9 may 2014

Llevo toda la semana reflexionando acerca de la fragilidad de mis hijos, que es la misma fragilidad de todos los niños del mundo, también la de las doscientas niñas raptadas en Nigeria. En nombre de una imagen perturbadora del Islam, los terroristas se las han llevado a sus ratoneras para violarlas y someterlas. No creo que el infierno pueda ser muy distinto a lo que están viviendo esas pequeñas.
África tiene un tinte de canibalismo tribal que a ustedes no les sonará extraño, pues aquí conocemos la fuerza de la tribu, ese lazo de exclusivismo absurdo que apela al clan, a la lengua, incluso a los rasgos físicos.
Escribo esta reflexión al tiempo que mi hija pequeña juguetea a mi lado. Tiene cuatro años y esta mañana se ha despertado con tos, así que no la hemos llevado al colegio. Como les digo, juguetea, canta, me enseña un dibujo, le limpio los mocos, vuelve a jugar… No lo sabe, pero su cercanía me reconcilia con mi interior. Los adultos volvemos a ser adorables cuando nos colocamos a la altura de un niño y le hablamos como niño, y jugamos con él como cuando éramos niños, y le hacemos payasadas, y perturbamos el lenguaje y nos ponemos a bailar sin ninguna sensación de ridículo, como ellos, que no conocen el aguijonazo de las miradas ajenas porque aún no saben que hay hombres malos, aunque sus cuentos estén llenos de ogros.


Llevo toda la semana reflexionando acerca de la fragilidad de mis hijos, que es la misma fragilidad de todos los niños del mundo, también la de los hijos de Santiago Abascal, que fue político con el Partido Popular y se supo traicionado al comprobar que el actual gobierno no ha hecho nada por suspender la rendición traidora de ZP con la ETA.
Los hijos de Santi Abascal han nacido y se han criado en un pueblo donde su apellido aparece en las paredes junto a una diana. El mayor de ellos vio cada mañana el examen afanoso de su padre y de su abuelo alrededor de los bajos del coche. Ellos, por quitarle dramatismo, le contaban que estaban buscando un gato al que no querían atropellar. Tal vez el gato agradeciera el calorcito de un motor recién apagado. Tal vez el gato se creyera enamorado de los amortiguadores, de las ballestas, de los ejes, de las cubiertas o del tubo de escape, que a veces nos llevamos sorpresas con el reino animal. Quizás oía en el rugir del automóvil el maullido de un padre ausente, un señor gato engrandecido en sus sueños de cachorro que desafiaba al mundo con la fuerza de un león.

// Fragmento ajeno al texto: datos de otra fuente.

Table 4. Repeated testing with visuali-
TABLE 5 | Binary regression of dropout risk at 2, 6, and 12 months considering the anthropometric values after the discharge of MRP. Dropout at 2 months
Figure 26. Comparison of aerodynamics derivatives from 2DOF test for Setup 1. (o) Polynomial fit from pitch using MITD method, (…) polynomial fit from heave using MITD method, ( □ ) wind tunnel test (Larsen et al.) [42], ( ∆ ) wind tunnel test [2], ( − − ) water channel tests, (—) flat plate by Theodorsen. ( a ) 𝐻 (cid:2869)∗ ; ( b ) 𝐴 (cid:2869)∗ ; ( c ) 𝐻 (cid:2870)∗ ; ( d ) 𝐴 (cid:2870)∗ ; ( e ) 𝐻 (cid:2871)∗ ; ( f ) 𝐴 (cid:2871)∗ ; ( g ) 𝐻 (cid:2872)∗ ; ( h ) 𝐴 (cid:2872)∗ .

El hijo de Santiago Abascal aprendió al fin que la razón de aquella búsqueda no era un gato, un minino perdido ni un micho avieso a la espera de un lance propicio sobre un ratón de ojos dulces. Su padre y su abuelo habían hecho costumbre la precaución de inspeccionar los adentros del coche, no fuera que algún terrorista mal nacido hubiese aprovechado la oscuridad para colocar una bomba lapa, esas que se explosionan con un mando a distancia: un golpe de botón y un nuevo muerto, una nueva viuda, un nuevo puñado de niños huérfanos, condenados para siempre a una fragilidad odiosa.
Dijo Santi Abascal, en la presentación de “No me rindo”, su biografía –magníficamente escrita por Gonzalo Altozano, un joven autor al que le vaticino una exitosa carrera-, que prefirió contarles la verdad a sus hijos porque a los niños no se les puede mentir, salvo que queramos hacer de ellos adultos débiles.
Sus hijos y los míos –bueno, la pequeña que juega a mi lado todavía vive en un paraíso de azúcar- han experimentado el tirón de orejas de los suspensos, la rabia de perder un partido, el mosqueo de que un compañero no les invite a su fiesta de cumpleaños, el desengaño al no recibir el regalo que esperaban, la frialdad de los pasillos de un hospital, la impresión que causa la visita a un enfermo incurable, la muerte de parientes muy queridos, aunque mis hijos no conocen, claro está, la amenaza de la pistola en la nuca, la inquietud ante la posibilidad cierta de un secuestro, la emoción helada de buscar al gato por los bajos del coche, la frustración de que ya no quede nadie que los defienda.
Llevo toda la semana reflexionando acerca de la fragilidad de mis hijos, que es la misma fragilidad de todos los niños del mundo, y estoy determinado a salvarles de semejante tiranía.